* Begin Extract provided *

I don't mean to sound... well... mean x65... but if you want to be an artist, then why you chose med school when art school is cheaper? Just curious/thinking it's fine I guess.

Welp... what can I say? I think I've lived your dream then.

I too thought: "Someone paying me for doing art? HELL YEAH" ... until... you realize that's a lot harder and less fulfilling than doing "art" for yourself.

I mean, sure is nice when you get paid for doing what you love, but it looses it's charm quickly, when you realize that, customers might be fucking a**holes... like not paying on time, paying less, or not paying at all (I've had many of each flavour)

Then I became art director on an indie comic company but ran into the bad luck of having "co-workers" that won't do what I said.

Then there's the other way around, where you get bossed around all the time. Like... literally saying "can you change that?" "can you be any more faster?" "would you accept shared profit/credits?" "I will give you exposure"

* End Extract provided *
* Begin Information provided *

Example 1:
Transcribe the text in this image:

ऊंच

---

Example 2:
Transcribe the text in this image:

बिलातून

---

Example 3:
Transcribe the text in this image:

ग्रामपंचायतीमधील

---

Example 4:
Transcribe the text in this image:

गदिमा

* End Information provided *
* Begin Information provided *

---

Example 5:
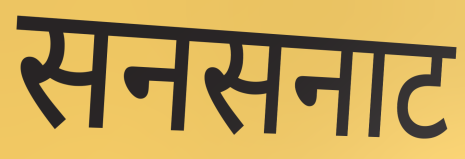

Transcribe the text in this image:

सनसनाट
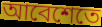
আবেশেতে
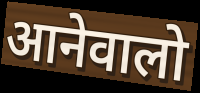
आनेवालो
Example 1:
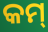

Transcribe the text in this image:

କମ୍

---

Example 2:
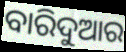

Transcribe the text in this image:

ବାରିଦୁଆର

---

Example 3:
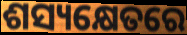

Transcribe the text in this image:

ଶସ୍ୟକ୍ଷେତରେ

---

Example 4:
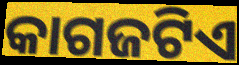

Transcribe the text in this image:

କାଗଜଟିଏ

* End Information provided *

[Work to do]
A – Repeat everything from "I don't mean" down to "fine I guess." in the post about working as a paid artist.
B – Translate this sentence from the post about working as a paid artist into Spanish: "I think I've lived your dream then."
These stored entries have nothing to do with the post about working as a paid artist.

[Responses per task]
A –
I don't mean to sound... well... mean x65... but if you want to be an artist, then why you chose med school when art school is cheaper? Just curious/thinking it's fine I guess.

B – Creo que entonces he vivido tu sueño.